Task to complete:
Please state in a single number how many lines of the entries below include the word "weight".

━━━━━ Given records

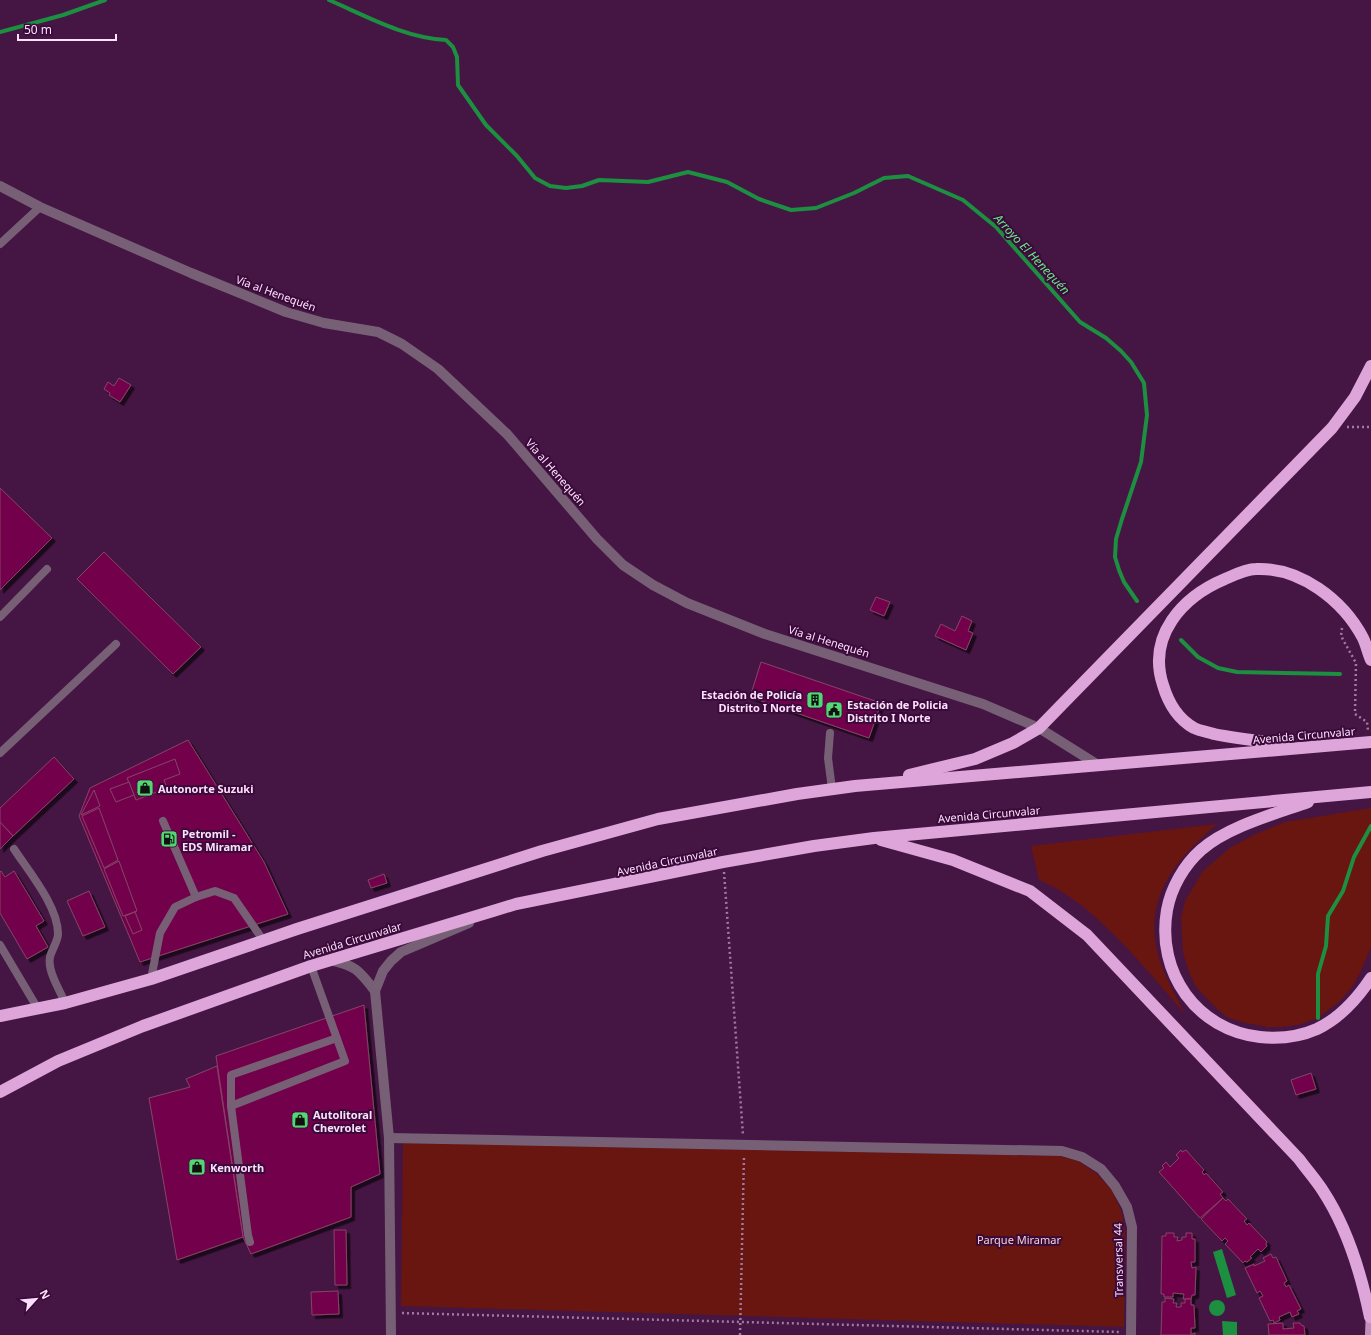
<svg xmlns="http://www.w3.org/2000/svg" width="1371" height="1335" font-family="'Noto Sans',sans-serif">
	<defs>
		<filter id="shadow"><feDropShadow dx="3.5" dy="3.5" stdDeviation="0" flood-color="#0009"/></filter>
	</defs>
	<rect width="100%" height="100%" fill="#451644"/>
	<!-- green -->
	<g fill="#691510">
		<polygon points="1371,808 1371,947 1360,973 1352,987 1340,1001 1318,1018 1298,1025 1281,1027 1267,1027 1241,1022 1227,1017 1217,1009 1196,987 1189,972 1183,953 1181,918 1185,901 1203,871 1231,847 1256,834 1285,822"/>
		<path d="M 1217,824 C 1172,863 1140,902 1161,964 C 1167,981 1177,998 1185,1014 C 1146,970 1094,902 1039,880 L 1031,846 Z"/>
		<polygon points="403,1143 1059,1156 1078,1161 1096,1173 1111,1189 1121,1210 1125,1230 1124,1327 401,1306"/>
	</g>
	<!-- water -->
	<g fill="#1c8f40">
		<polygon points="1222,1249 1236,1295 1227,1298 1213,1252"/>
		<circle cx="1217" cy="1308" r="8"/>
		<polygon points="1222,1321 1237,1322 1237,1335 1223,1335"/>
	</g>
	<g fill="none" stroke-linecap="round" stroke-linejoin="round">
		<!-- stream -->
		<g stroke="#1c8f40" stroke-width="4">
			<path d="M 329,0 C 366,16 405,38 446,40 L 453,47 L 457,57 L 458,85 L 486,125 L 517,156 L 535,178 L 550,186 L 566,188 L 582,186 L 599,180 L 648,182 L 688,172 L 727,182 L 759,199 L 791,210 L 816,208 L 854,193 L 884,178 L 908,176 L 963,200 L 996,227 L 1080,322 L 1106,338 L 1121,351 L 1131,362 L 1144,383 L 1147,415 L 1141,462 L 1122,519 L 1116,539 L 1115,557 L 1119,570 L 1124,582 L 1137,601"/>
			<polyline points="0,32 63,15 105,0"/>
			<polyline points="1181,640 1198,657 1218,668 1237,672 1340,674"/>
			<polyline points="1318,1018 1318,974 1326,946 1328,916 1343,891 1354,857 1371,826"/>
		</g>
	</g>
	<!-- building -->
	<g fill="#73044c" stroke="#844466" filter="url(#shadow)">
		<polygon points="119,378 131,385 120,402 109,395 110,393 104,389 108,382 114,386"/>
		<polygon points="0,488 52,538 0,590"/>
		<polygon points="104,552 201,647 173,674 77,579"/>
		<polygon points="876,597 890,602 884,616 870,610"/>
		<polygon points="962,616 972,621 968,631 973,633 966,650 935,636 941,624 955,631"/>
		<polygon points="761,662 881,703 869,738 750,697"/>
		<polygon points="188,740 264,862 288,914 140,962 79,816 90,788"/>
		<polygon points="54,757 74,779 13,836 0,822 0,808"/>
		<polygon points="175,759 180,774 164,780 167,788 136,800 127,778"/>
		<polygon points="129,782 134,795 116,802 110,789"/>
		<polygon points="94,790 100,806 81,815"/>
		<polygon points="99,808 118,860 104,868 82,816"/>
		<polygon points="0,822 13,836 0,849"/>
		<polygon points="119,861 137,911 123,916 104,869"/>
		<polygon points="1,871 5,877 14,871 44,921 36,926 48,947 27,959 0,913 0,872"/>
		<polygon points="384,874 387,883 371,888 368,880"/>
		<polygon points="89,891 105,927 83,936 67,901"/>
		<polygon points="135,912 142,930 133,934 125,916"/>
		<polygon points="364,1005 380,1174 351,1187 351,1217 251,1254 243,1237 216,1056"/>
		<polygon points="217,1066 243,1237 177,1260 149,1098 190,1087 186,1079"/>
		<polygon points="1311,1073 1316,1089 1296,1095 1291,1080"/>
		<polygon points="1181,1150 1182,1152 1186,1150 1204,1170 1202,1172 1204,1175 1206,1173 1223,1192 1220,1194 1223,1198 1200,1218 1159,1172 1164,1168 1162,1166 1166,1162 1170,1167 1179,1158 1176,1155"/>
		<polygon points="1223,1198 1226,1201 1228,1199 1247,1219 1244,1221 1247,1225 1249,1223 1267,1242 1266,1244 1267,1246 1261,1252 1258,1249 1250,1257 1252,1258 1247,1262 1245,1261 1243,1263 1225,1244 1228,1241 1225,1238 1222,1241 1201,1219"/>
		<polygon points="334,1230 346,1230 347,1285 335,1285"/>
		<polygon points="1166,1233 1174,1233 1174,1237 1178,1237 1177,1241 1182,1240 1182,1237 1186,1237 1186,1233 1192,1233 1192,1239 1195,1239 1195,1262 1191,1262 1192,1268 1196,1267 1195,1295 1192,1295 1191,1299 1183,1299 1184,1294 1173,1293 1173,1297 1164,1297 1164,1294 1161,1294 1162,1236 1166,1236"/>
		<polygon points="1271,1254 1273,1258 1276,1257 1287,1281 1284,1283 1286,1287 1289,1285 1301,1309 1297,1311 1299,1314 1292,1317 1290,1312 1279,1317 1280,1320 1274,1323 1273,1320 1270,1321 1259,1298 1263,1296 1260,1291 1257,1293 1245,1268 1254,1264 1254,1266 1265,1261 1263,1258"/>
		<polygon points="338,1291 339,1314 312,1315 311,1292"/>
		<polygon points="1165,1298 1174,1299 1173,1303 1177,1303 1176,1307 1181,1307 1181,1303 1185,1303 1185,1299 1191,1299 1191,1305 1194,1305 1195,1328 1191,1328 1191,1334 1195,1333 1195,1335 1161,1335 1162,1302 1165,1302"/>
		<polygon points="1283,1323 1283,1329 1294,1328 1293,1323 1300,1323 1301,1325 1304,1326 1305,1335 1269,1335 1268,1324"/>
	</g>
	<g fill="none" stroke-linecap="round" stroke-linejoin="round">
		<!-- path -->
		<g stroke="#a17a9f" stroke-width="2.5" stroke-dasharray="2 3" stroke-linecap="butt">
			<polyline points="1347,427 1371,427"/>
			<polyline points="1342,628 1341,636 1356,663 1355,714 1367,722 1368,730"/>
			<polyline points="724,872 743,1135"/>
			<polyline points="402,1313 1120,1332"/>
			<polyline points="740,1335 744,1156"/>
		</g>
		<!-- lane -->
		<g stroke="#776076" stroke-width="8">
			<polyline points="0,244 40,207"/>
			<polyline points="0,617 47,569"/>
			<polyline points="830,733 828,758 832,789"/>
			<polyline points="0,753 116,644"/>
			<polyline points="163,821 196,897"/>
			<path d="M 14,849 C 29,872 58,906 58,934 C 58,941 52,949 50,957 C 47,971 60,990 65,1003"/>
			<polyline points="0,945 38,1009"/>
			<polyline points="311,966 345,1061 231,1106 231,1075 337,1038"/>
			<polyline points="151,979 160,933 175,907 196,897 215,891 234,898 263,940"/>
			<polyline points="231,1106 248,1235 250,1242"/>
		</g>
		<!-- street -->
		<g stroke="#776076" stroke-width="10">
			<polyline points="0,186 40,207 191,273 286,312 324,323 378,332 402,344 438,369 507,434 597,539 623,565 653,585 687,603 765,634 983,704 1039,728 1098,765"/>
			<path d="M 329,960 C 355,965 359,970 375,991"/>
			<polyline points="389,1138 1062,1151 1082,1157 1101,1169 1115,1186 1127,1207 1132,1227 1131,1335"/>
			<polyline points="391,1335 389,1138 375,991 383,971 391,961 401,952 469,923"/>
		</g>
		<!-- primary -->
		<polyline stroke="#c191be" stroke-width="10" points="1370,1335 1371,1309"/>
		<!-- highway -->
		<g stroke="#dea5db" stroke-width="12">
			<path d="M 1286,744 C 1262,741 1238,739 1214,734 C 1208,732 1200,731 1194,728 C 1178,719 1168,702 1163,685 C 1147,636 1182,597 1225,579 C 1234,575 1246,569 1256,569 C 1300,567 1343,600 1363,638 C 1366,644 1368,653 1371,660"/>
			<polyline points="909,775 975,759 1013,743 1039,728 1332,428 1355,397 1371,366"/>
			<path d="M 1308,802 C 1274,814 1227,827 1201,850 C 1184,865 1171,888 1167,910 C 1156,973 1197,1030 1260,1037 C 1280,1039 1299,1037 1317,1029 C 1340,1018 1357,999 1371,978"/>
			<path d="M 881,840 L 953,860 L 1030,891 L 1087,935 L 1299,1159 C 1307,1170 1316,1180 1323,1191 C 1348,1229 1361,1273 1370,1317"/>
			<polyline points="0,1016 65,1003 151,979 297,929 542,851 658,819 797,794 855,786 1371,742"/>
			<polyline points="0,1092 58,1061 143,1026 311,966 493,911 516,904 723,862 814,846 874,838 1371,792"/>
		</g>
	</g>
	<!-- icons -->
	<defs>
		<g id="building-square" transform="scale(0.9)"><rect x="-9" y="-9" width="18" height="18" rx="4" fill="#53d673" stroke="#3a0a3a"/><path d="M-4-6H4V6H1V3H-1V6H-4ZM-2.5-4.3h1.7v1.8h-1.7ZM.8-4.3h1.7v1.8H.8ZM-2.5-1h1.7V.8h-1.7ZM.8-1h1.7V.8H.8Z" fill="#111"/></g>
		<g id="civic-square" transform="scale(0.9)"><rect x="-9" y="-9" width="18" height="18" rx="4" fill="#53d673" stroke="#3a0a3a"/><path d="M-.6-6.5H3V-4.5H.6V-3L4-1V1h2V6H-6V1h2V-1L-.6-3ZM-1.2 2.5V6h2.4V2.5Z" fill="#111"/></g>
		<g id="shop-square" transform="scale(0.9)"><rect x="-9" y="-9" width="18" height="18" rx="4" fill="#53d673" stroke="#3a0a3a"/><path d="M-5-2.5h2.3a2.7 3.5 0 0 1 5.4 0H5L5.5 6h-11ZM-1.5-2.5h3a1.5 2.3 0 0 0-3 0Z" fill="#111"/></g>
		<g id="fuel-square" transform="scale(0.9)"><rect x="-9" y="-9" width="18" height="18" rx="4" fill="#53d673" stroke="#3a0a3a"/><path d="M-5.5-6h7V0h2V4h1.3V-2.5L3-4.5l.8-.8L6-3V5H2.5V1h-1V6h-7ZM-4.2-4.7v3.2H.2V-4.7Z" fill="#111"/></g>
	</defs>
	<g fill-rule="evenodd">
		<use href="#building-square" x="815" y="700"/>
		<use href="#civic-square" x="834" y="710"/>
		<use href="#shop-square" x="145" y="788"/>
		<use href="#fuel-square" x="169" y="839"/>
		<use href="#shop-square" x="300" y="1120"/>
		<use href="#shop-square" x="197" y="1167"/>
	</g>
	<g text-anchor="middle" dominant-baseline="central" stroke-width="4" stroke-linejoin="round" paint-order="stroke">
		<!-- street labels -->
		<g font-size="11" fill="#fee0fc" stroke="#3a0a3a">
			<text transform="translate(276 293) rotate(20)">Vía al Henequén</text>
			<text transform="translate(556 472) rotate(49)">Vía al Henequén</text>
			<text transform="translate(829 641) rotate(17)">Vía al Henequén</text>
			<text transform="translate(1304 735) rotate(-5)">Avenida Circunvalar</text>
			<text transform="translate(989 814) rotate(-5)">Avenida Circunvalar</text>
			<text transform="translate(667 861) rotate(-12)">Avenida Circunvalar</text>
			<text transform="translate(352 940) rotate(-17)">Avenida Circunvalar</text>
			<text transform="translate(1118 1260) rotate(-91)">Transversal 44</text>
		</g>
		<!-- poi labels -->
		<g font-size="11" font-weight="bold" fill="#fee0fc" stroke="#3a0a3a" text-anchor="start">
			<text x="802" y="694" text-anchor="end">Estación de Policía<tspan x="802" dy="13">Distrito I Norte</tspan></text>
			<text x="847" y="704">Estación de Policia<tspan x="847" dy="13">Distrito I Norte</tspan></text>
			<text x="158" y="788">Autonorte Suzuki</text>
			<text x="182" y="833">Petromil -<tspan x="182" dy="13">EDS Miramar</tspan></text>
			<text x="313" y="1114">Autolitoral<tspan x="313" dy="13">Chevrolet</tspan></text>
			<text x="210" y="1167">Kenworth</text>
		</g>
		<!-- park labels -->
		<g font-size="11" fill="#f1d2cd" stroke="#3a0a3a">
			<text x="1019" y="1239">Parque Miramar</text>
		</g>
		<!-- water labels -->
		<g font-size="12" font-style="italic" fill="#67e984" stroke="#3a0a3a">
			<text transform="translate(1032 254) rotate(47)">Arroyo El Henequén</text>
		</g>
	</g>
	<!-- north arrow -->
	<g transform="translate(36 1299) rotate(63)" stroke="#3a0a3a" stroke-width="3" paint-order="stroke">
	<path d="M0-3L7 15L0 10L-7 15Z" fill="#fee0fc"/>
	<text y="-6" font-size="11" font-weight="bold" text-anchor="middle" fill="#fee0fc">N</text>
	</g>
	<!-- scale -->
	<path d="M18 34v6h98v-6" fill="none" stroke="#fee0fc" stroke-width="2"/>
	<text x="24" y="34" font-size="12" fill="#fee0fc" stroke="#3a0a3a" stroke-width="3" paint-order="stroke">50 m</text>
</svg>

━━━━━━━━━━

Written response:
2